Meyer Sound Laboratories is an American company based in Berkeley, California that manufactures self-powered loudspeakers, multichannel audio show control systems, electroacoustic architecture, and audio analysis tools for the professional sound reinforcement, fixed installation, and sound recording industries.

The company's emphasis on research and measurement has resulted in the issuance of dozens of patents, including for the now-standard trapezoidal loudspeaker cabinet shape. Meyer Sound has pioneered other technologies that have become standard in the audio industry, including: processor-controlled loudspeaker systems, self-powered loudspeakers, curvilinear arraying, cardioid subwoofers, and source independent measurement.

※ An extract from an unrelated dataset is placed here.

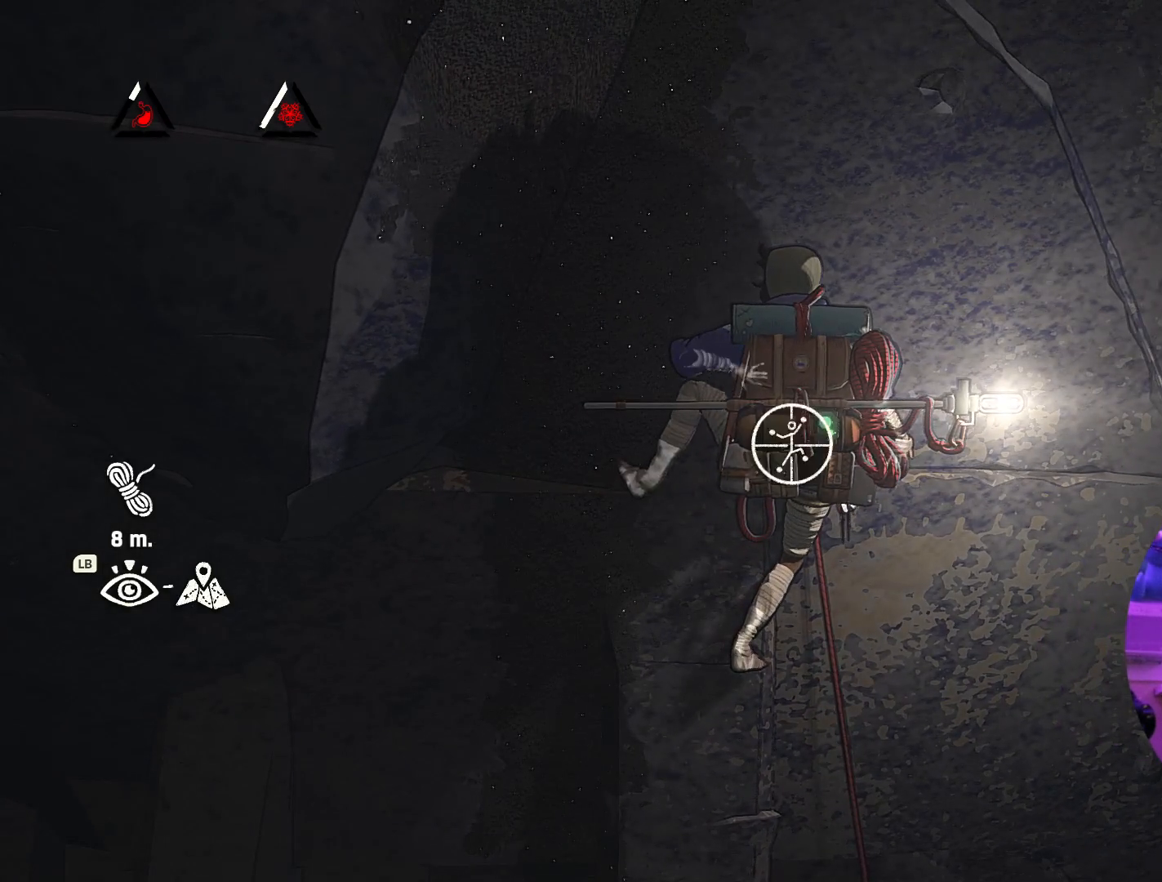
{"dt_ms": 500, "buttons": ["R1"], "left_stick": "center", "right_stick": "center", "events": []}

Some symphony halls and performing arts facilities utilize Meyer Sound products, such as the rehearsal area at Davies Symphony Hall in San Francisco, Svetlanov Hall in Moscow, Russia, and the Musikverein in Vienna, Austria. Meyer Sound's Constellation acoustic system is used to manage outdoor sound at the New World Center in Miami, Florida, which is the headquarters for the New World Symphony.

History
In 1979, John and Helen Meyer established Meyer Sound to produce reliable high-fidelity products for sound reinforcement professionals. Meyer Sound's first product was the ACD/John Meyer studio monitor, based on a design Meyer developed while heading the acoustics laboratory at the Institute for Advanced Musical Studies in Switzerland. Prior to the founding of Meyer Sound, the Meyers started a relatively short-lived company named Glyph, which in part provided large speakers that were four to eight feet in diameter. However, bands were unable to bring the gigantic speakers with them when they traveled. Prior to this, John Meyer developed a sound system named "Glyph", which used said large loudspeakers. During this time period, Meyer was also involved in developing and constructing custom mixing consoles.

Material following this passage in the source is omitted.